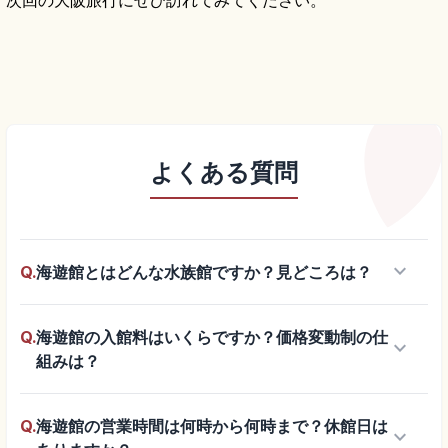
次回の大阪旅行にぜひ訪れてみてください。
よくある質問
keyboard_arrow_down
Q.
海遊館とはどんな水族館ですか？見どころは？
Q.
海遊館の入館料はいくらですか？価格変動制の仕
keyboard_arrow_down
組みは？
Q.
海遊館の営業時間は何時から何時まで？休館日は
keyboard_arrow_down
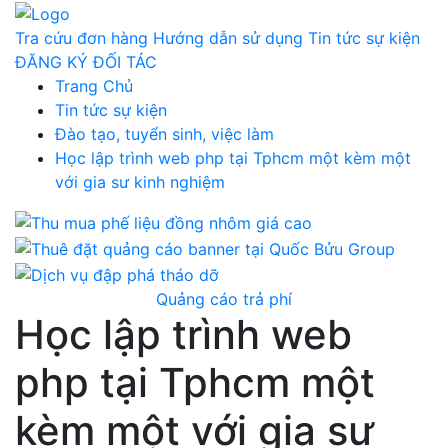
Tra cứu đơn hàng
Hướng dẫn sử dụng
Tin tức sự kiện
ĐĂNG KÝ ĐỐI TÁC
Trang Chủ
Tin tức sự kiện
Đào tạo, tuyển sinh, việc làm
Học lập trình web php tại Tphcm một kèm một
với gia sư kinh nghiệm
Quảng cáo trả phí
Học lập trình web
php tại Tphcm một
kèm một với gia sư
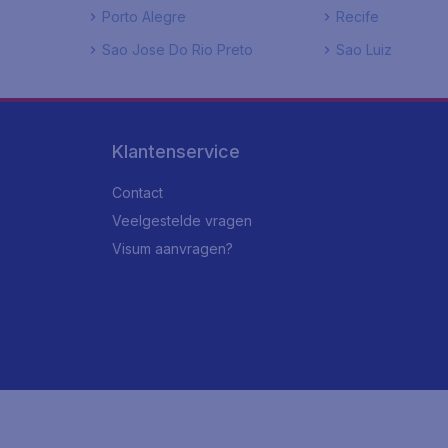
Porto Alegre
Recife
Sao Jose Do Rio Preto
Sao Luiz
Klantenservice
Contact
Veelgestelde vragen
Visum aanvragen?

== == ==

■ **Aim of the task**
Each entry must be retyped word for word, with every image omitted.

■ **Reply to the task**
次回の大阪旅行にぜひ訪れてみてください。
よくある質問
keyboard_arrow_down
Q.
海遊館とはどんな水族館ですか？見どころは？
Q.
海遊館の入館料はいくらですか？価格変動制の仕
keyboard_arrow_down
組みは？
Q.
海遊館の営業時間は何時から何時まで？休館日は
keyboard_arrow_down
Tra cứu đơn hàng
Hướng dẫn sử dụng
Tin tức sự kiện
ĐĂNG KÝ ĐỐI TÁC
Trang Chủ
Tin tức sự kiện
Đào tạo, tuyển sinh, việc làm
Học lập trình web php tại Tphcm một kèm một
với gia sư kinh nghiệm
Quảng cáo trả phí
Học lập trình web
php tại Tphcm một
kèm một với gia sư
Porto Alegre
Recife
Sao Jose Do Rio Preto
Sao Luiz
Klantenservice
Contact
Veelgestelde vragen
Visum aanvragen?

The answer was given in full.